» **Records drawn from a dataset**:
--*--
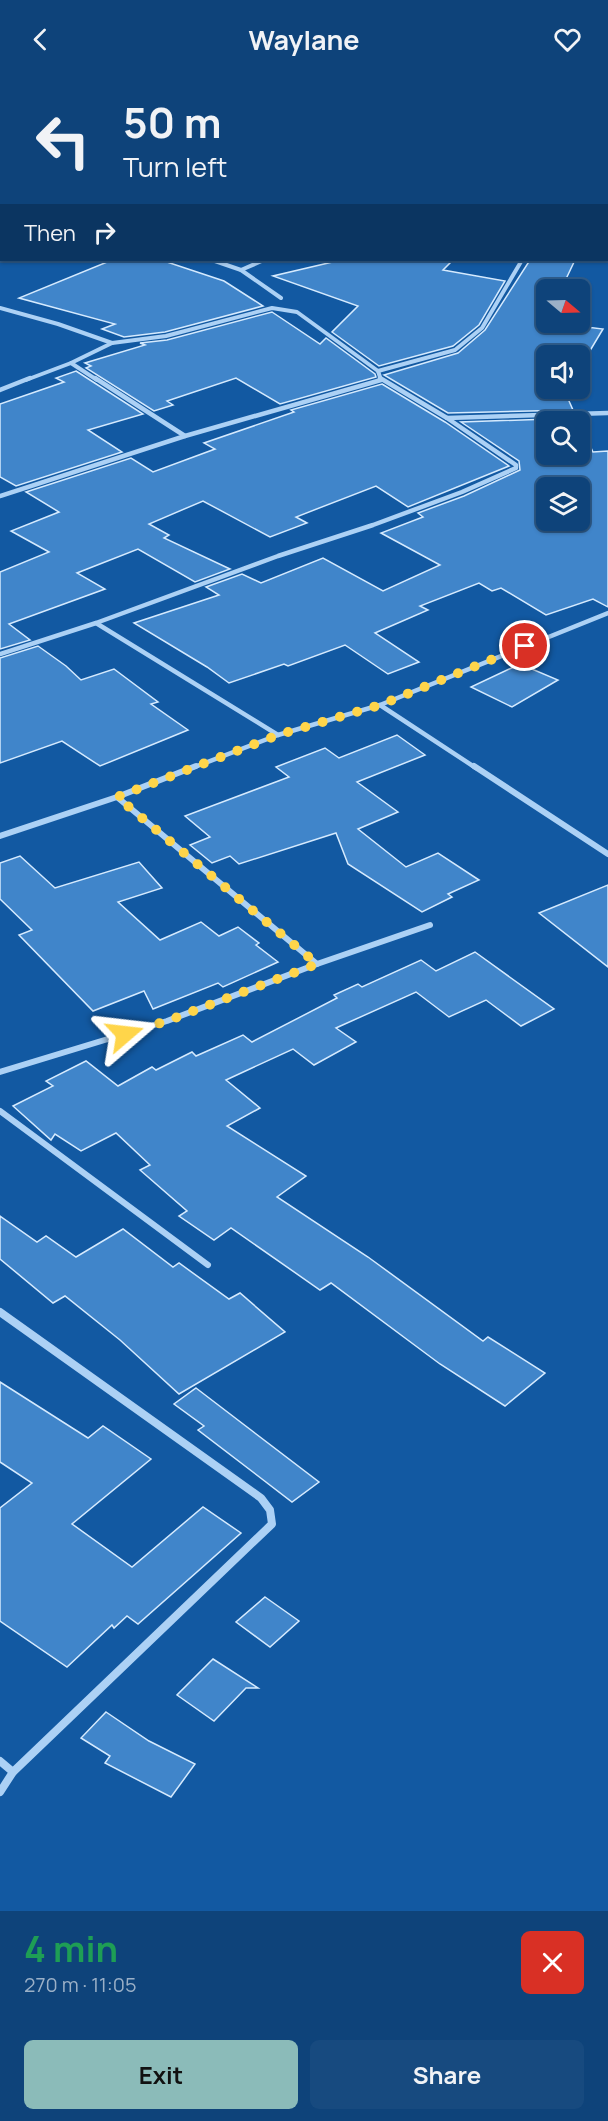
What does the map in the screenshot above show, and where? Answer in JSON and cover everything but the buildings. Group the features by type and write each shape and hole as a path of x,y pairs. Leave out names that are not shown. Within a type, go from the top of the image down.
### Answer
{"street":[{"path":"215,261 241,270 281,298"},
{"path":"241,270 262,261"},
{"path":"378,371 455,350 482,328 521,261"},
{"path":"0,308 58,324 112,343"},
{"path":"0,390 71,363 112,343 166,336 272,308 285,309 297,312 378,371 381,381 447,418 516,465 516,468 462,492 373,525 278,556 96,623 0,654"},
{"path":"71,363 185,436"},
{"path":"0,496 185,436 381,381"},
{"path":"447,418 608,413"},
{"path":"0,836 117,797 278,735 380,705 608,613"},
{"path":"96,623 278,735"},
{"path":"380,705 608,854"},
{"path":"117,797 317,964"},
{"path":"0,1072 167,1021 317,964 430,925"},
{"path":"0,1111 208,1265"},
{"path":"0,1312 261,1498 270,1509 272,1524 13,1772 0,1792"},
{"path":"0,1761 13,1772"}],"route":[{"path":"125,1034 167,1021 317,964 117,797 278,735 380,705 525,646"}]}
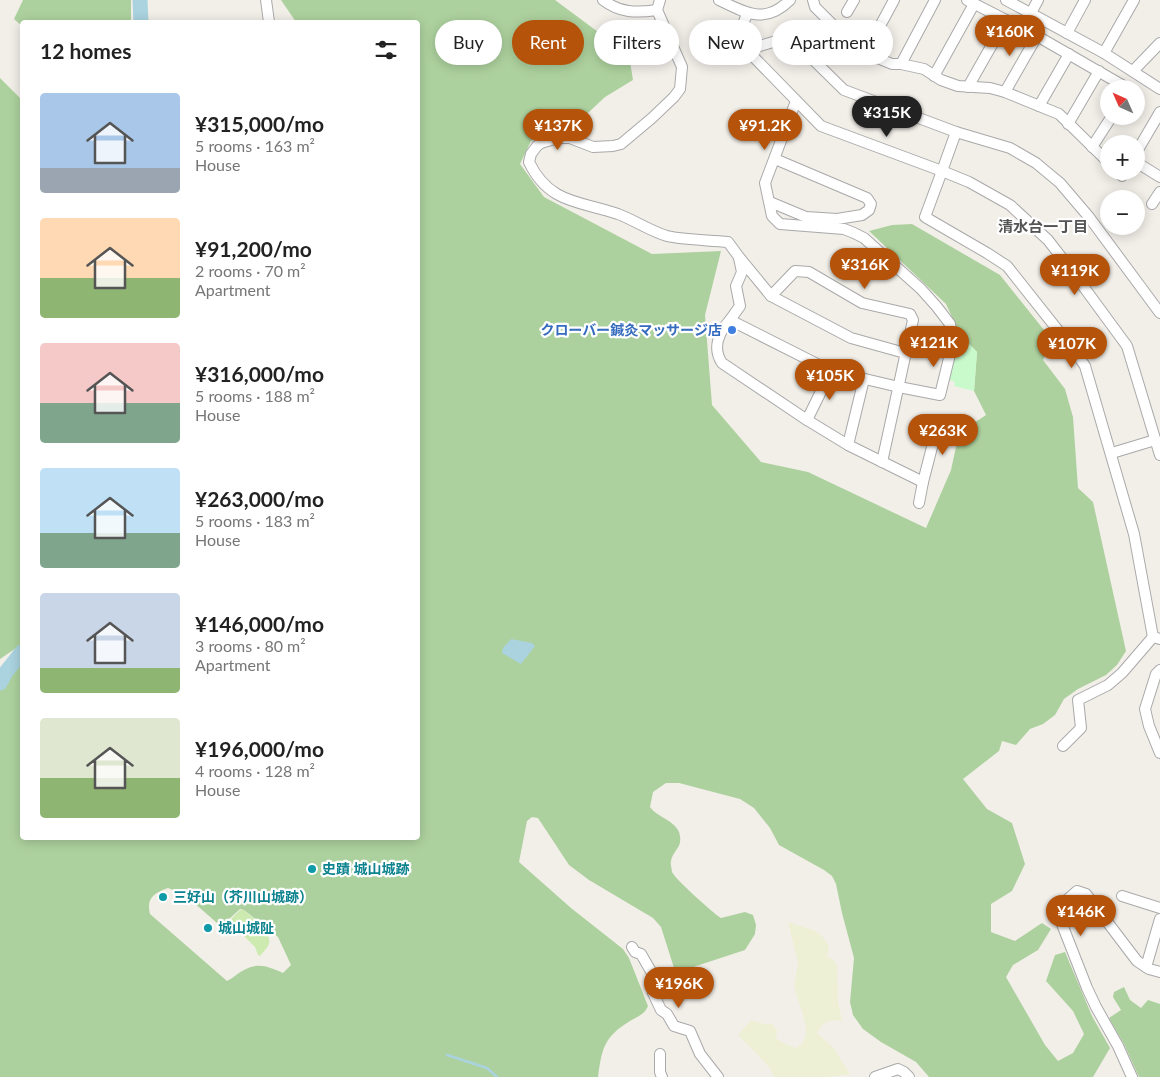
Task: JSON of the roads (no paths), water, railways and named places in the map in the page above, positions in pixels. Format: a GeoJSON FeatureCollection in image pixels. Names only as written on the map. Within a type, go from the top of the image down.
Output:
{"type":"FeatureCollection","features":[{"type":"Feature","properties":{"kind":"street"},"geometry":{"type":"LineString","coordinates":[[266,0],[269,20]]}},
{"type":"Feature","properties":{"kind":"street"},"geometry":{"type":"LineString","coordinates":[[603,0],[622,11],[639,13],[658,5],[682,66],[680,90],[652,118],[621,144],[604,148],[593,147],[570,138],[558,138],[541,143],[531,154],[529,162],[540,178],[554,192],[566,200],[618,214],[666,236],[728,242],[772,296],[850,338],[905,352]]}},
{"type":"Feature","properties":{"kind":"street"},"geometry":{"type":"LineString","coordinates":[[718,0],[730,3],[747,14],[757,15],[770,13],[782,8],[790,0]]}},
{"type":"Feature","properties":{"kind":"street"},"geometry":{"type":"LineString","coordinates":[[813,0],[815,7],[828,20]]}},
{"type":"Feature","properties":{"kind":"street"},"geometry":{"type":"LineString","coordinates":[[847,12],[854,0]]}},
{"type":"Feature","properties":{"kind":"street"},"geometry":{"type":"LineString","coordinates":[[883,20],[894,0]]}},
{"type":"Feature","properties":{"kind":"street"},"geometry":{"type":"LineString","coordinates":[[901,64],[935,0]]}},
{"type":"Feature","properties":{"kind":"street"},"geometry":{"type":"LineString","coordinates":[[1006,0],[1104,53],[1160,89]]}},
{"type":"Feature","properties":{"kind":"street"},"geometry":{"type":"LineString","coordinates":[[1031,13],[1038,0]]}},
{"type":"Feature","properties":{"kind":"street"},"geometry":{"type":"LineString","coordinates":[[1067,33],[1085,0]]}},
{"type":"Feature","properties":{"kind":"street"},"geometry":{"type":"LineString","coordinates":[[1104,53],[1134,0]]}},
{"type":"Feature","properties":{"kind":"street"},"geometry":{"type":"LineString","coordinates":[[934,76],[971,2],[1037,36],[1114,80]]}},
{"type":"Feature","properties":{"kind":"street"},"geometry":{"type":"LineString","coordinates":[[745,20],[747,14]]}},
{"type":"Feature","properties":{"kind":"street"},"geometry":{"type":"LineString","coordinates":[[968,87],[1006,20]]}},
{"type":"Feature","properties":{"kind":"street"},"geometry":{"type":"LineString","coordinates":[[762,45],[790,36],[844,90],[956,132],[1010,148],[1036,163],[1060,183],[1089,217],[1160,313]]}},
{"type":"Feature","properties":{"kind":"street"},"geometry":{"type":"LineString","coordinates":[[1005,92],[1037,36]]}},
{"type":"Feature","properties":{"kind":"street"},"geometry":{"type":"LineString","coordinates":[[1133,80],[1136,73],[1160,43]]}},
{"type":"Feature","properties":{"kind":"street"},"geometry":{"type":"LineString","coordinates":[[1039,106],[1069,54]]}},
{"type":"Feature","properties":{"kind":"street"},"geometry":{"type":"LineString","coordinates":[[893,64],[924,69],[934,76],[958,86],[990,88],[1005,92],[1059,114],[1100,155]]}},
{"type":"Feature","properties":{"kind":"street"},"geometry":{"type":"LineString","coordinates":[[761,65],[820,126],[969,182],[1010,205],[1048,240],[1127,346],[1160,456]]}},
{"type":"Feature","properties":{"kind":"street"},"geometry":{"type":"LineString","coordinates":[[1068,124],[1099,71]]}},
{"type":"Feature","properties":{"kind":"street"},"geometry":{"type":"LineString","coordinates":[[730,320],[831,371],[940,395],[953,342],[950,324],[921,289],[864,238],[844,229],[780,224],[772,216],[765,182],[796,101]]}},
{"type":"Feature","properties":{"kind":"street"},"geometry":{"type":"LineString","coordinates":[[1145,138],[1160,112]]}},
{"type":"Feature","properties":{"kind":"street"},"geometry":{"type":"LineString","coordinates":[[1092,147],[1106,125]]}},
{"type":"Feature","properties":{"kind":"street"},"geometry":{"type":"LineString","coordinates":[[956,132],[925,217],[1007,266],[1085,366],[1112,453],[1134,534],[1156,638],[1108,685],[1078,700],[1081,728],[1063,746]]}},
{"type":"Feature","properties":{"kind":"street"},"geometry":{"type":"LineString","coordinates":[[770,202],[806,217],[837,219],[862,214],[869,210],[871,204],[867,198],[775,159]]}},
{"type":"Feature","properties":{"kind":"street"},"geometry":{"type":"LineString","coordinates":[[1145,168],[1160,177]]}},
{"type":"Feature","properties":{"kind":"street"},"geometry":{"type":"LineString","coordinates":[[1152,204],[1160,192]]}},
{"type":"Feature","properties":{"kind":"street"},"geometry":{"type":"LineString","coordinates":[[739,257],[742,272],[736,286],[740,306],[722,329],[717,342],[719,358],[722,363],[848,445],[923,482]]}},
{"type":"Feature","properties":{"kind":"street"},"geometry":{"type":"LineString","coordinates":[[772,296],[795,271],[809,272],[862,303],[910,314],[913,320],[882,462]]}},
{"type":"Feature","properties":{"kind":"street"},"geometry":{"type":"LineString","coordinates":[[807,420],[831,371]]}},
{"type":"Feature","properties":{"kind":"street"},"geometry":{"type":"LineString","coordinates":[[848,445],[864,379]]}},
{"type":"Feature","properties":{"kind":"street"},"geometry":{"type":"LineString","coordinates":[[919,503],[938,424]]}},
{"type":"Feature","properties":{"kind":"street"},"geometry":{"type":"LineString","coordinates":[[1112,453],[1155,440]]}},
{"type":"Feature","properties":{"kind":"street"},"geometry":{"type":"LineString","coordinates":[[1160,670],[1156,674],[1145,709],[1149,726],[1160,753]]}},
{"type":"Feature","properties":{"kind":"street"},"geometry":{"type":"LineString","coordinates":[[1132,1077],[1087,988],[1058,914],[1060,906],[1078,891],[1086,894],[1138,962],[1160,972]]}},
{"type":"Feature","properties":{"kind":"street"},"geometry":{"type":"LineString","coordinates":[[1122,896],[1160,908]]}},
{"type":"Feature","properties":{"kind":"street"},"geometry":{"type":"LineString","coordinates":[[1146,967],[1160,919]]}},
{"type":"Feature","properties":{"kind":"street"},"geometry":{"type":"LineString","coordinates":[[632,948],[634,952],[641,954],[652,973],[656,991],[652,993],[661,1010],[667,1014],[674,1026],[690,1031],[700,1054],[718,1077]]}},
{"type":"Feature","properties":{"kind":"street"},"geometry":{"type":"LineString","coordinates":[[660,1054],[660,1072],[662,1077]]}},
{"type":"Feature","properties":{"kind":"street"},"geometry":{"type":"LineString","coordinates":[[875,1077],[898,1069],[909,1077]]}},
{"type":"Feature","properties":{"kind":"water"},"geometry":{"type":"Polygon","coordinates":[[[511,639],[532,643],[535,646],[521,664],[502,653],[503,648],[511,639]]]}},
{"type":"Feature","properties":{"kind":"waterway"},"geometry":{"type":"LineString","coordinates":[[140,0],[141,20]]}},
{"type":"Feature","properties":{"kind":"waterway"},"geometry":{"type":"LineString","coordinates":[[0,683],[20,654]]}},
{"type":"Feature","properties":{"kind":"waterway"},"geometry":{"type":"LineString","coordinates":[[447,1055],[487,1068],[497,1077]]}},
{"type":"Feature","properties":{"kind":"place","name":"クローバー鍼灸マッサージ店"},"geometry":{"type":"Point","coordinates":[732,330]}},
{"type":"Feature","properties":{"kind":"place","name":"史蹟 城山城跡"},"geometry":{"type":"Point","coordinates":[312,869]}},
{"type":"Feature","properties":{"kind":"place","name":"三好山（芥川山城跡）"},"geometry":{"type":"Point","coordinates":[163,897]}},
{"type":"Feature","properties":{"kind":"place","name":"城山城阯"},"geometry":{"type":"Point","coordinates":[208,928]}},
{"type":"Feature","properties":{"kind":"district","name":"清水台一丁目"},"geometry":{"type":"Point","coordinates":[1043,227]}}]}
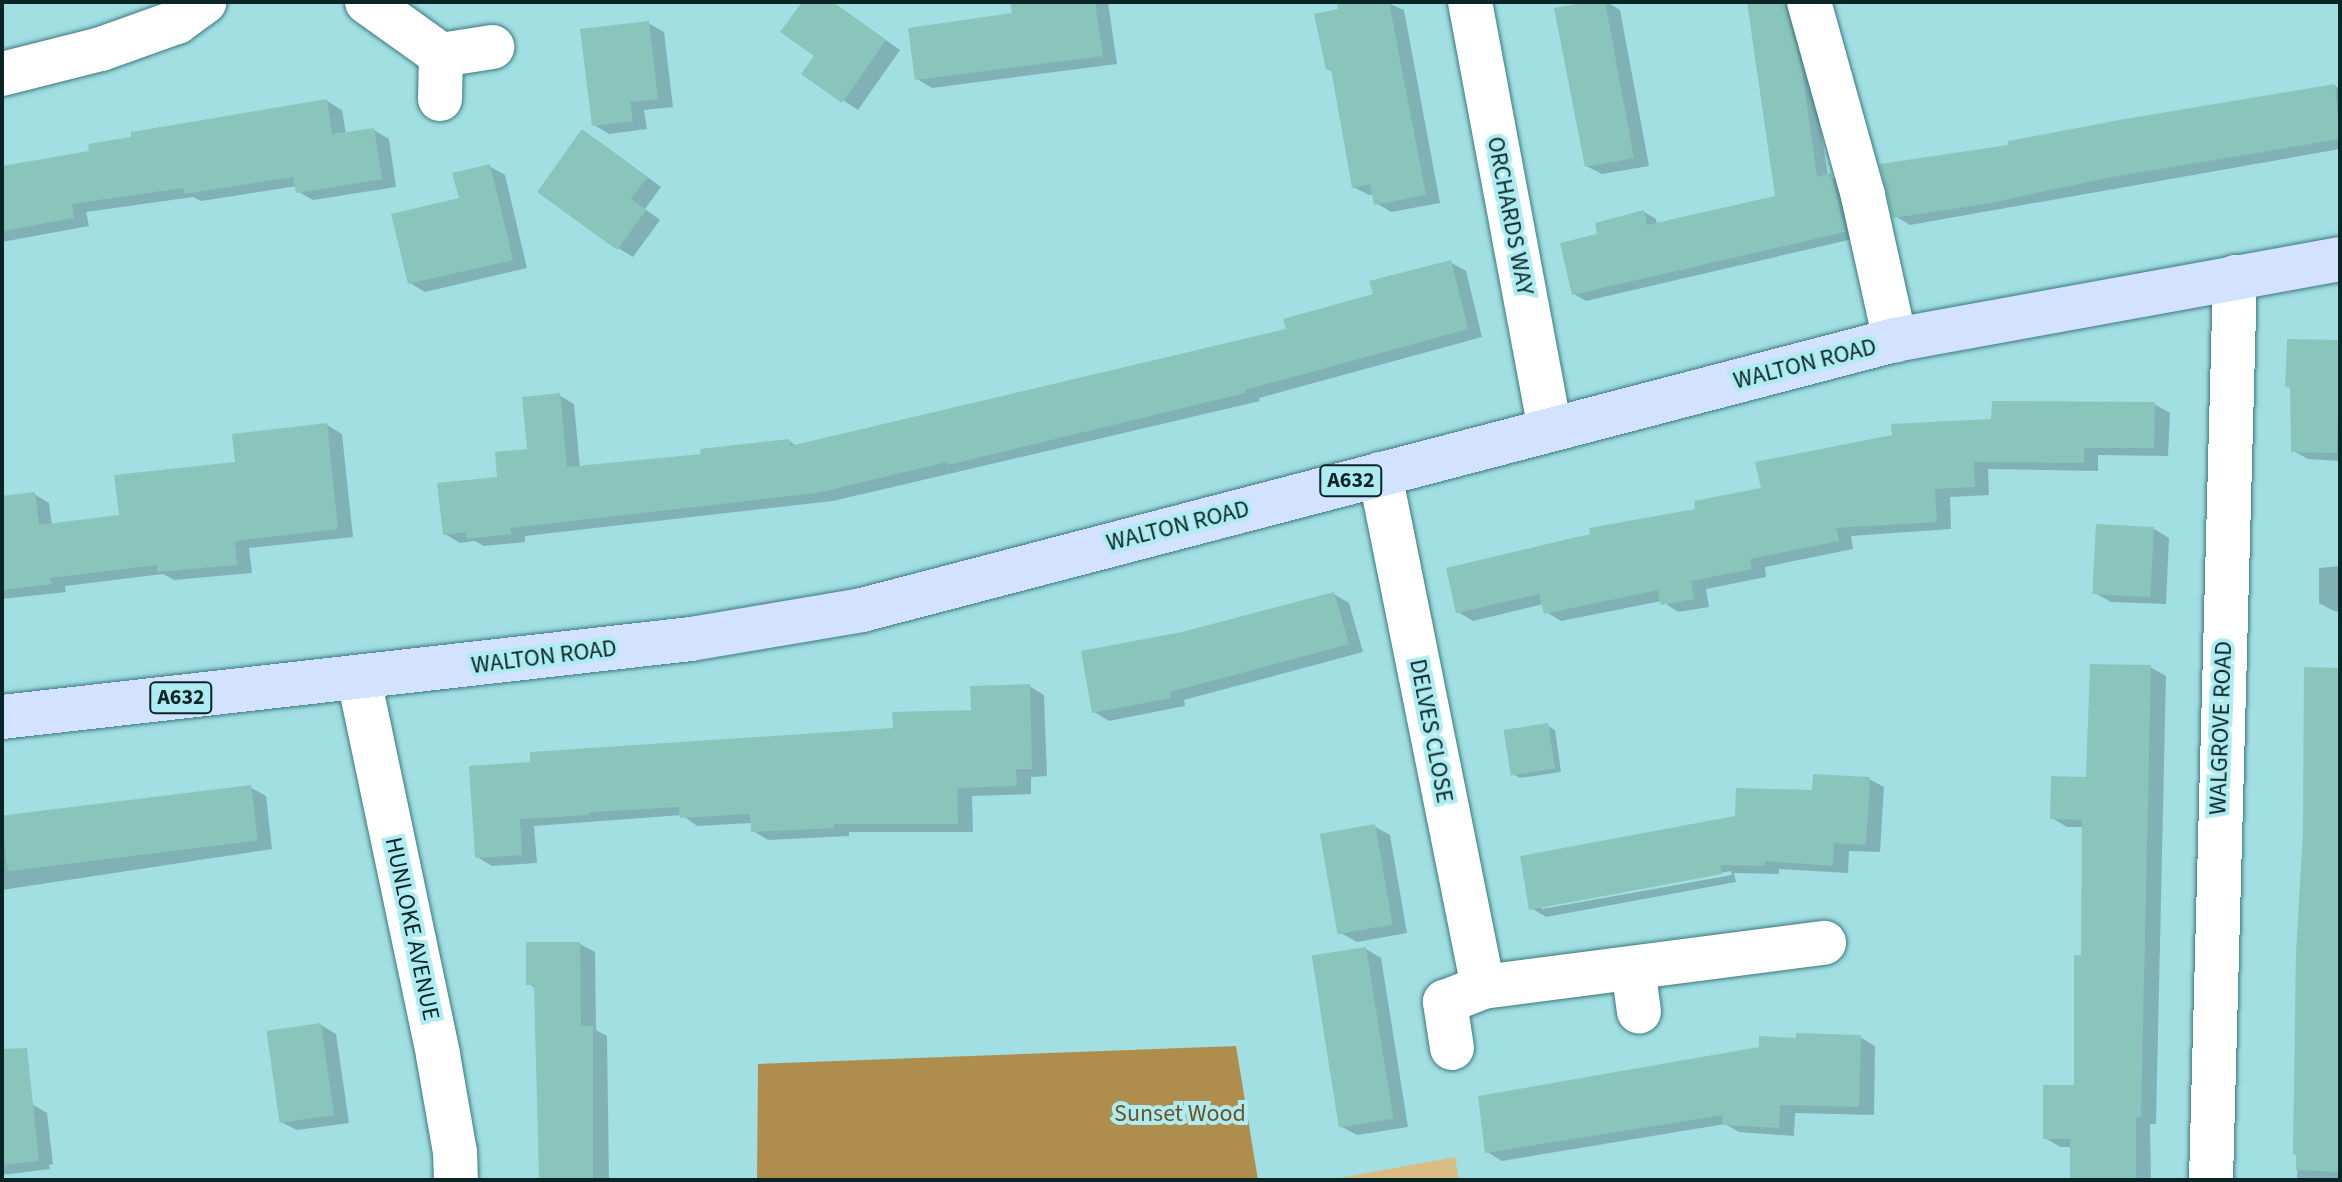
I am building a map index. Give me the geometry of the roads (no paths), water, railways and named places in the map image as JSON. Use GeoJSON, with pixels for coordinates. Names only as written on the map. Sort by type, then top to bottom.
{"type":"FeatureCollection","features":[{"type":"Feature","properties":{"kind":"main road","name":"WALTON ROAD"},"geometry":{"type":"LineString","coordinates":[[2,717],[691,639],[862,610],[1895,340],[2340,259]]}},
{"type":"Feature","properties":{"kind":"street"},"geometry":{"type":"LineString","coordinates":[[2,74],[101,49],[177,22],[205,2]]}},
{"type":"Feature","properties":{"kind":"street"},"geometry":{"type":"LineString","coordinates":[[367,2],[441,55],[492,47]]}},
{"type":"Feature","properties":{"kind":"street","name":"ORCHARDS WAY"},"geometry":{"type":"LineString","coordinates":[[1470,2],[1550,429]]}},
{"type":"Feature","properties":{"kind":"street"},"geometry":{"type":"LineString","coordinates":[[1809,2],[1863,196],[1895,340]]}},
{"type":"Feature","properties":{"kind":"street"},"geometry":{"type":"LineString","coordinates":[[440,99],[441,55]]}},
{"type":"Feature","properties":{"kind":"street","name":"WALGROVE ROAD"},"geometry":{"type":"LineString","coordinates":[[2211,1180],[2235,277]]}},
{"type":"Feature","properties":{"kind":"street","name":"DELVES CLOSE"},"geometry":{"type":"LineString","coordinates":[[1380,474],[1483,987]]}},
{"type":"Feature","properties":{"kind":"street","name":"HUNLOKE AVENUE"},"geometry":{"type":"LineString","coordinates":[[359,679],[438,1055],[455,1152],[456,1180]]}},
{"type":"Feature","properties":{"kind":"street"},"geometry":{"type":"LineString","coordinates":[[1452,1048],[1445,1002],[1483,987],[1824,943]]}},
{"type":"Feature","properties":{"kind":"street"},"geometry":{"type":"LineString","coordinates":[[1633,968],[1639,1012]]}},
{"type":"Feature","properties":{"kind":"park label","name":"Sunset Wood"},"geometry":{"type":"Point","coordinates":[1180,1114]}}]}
--*--
» **Task description**:
Using the records above, pull out each line where the word "places" occurs.

» **Task output**:
Task: JSON of the roads (no paths), water, railways and named places in the map in the page above, positions in pixels. Format: a GeoJSON FeatureCollection in image pixels. Names only as written on the map. Within a type, go from the top of the image down.
I am building a map index. Give me the geometry of the roads (no paths), water, railways and named places in the map image as JSON. Use GeoJSON, with pixels for coordinates. Names only as written on the map. Sort by type, then top to bottom.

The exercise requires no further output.